2/2/09 – Heritage – Paris – The Comité Français d’Histoire de l’Art voted unanimously against the project for the reconstruction of the Tuileries during its General Assembly held on 17 January 2009. The motion adopted by the Assembly was as follows :
“The members of the Comité Français d’Histoire de l’Art, representing the community of French art historians, having convened for their annual general assembly on 17 January 2009, examined the reconstruction project for the château des Tuileries. After a debate, they unanimously adopted the following motion :
° The Committee points out that it is impossible to attempt to restitute the château des Tuileries to its state at the moment of the fire of 1871. The Flore and Marsan pavilions, at each end of the château, have been in fact entirely reconstructed since then, and according to completely different drawings and plans from its state under the Second Empire for the second.
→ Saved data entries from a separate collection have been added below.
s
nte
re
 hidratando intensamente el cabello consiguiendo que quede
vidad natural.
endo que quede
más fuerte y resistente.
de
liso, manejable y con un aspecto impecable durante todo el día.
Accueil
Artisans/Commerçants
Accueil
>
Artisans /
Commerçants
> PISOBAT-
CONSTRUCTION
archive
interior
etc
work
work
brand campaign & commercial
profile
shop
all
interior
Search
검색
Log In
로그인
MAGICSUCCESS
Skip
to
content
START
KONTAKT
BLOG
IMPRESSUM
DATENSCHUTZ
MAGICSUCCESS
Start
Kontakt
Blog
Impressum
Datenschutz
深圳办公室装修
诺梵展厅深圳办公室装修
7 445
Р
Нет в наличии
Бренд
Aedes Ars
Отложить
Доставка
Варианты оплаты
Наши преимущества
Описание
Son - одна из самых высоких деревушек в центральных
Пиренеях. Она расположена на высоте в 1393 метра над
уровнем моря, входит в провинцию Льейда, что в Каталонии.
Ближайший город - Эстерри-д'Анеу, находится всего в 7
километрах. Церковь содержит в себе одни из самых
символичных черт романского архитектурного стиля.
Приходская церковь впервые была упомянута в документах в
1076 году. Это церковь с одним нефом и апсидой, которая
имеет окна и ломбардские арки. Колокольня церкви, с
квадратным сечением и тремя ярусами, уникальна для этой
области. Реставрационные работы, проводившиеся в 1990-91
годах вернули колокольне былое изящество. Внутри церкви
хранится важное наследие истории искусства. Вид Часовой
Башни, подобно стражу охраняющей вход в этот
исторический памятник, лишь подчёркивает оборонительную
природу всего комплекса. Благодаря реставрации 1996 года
Furthermore, in order to link them again to the central structure, the lateral façades would have to be eliminated, themselves now listed as historical monuments.
° The Committee then underscores the fact that it would be absurd to insert a copy, approximate by nature, on a palatial ensemble, that of the Louvre, which benefits from the very rare historical privilege of an assembly of elements corresponding to different periods but which are all original and authentic, from the Lescot façade to the Peï Pyramid.
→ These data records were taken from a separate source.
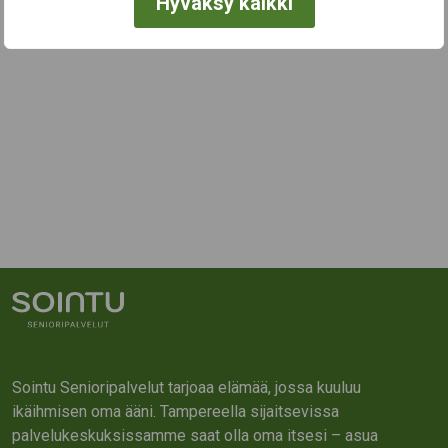
Hyväksy kaikki
Sointu Senioripalvelut tarjoaa elämää, jossa kuuluu
ikäihmisen oma ääni. Tampereella sijaitsevissa
palvelukeskuksissamme saat olla oma itsesi – asua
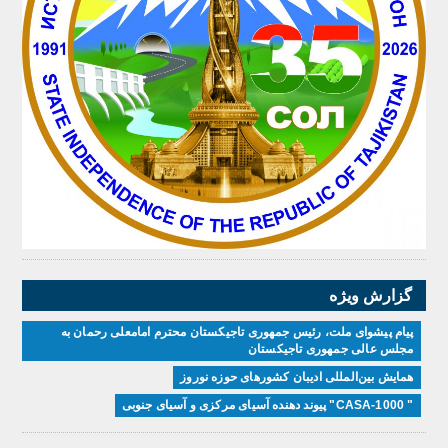
گزارش ویژه
پیام پیشوای ملت، رئیس جمهوری تاجیکستان محترم امامعلی رحمان به
مجلس عالی جمهوری تاجیکستان
همایش بین‌المللی ادیبان کشور‌های حوزه نوروز
" CASA-1000" پیوند دهنده آسیای مرکزی و آسیای جنوبی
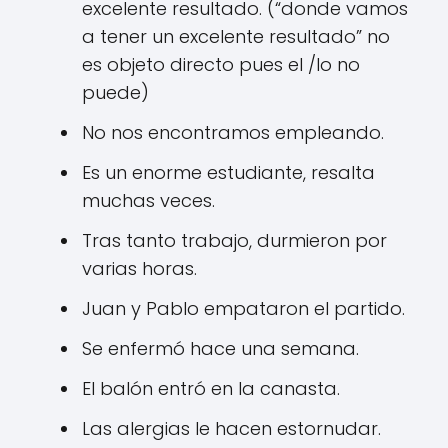
excelente resultado. (“donde vamos
a tener un excelente resultado” no
es objeto directo pues el /lo no
puede)
No nos encontramos empleando.
Es un enorme estudiante, resalta
muchas veces.
Tras tanto trabajo, durmieron por
varias horas.
Juan y Pablo empataron el partido.
Se enfermó hace una semana.
El balón entró en la canasta.
Las alergias le hacen estornudar.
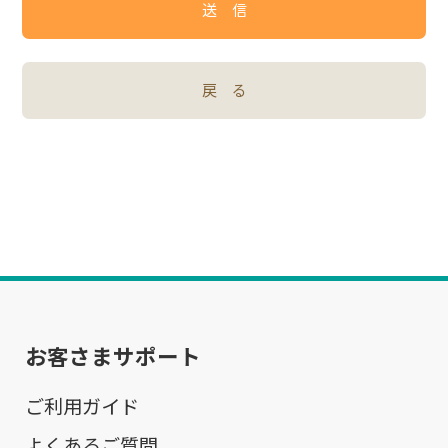
送 信
戻 る
お客さまサポート
ご利用ガイド
よくあるご質問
° The Committee is amazed that such a project does not take into account the lapse of time and its consequences. More than one hundred twenty-five years have passed since the government of the Third Republic decided to do away with the ruins of the château. The immense open space created by this decision is now part of the Parisian landscape. It has influenced 20th century urban planning in a decisive way, notably in the development of the main perspective, which now goes from the Peï Pyramid to the Arche de la Défense. This is an essential component of the capital’s heritage, appreciated by the public and universally acknowledged.
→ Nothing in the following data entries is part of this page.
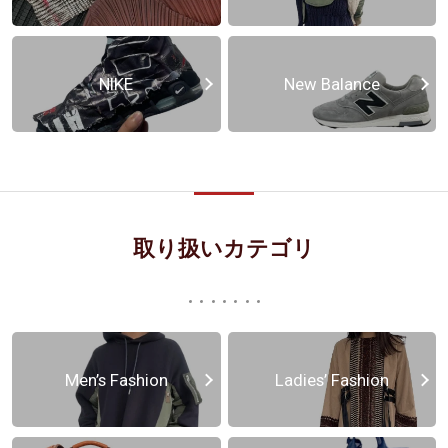
NIKE
New Balance
取り扱いカテゴリ
Men’s Fashion
Ladies’ Fashion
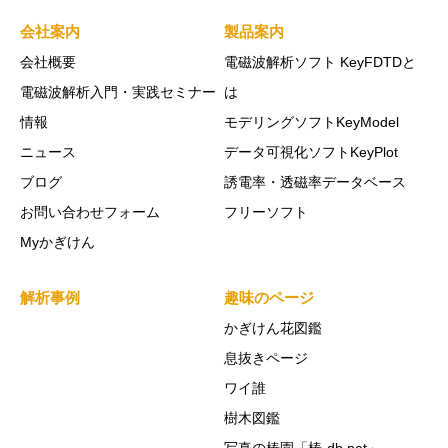
会社案内
製品案内
会社概要
電磁波解析ソフト KeyFDTDと
電磁波解析入門・実践セミナー
は
情報
モデリングソフトKeyModel
ニュース
データ可視化ソフトKeyPlot
ブログ
誘電率・透磁率データベース
お問い合わせフォーム
フリーソフト
Myかぎけん
解析事例
趣味のページ
かぎけん花図鑑
息抜きページ
ワイ誰
樹木図鑑
写真の椿園「椿-db.net」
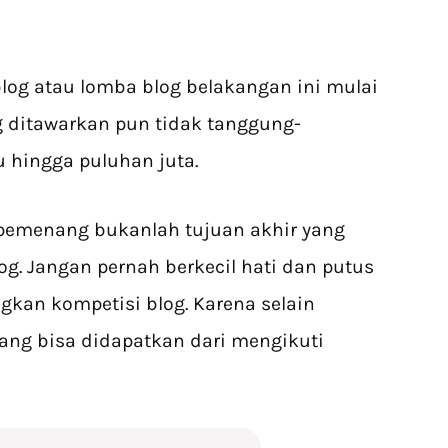
blog atau lomba blog belakangan ini mulai
 ditawarkan pun tidak tanggung-
u hingga puluhan juta.
pemenang bukanlah tujuan akhir yang
og. Jangan pernah berkecil hati dan putus
kan kompetisi blog. Karena selain
 yang bisa didapatkan dari mengikuti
° Finally, the Committee regrets, at a time when so many famous historical monuments, still standing today, require urgent intervention that such a plan, implying the irresponsible misappropriation of talent, time and financial means towards such a debatable project, might be put forward. The claim that it could be carried out without public financing is false. However, the underlying objectives of possible private investors in such a location at the heart of the capital, is clear to everyone.
For these reasons, the Comité Français d’Histoire de l’Art proclaims its complete and unanimous opposition to the project for the reconstruction of the château des Tuileries.”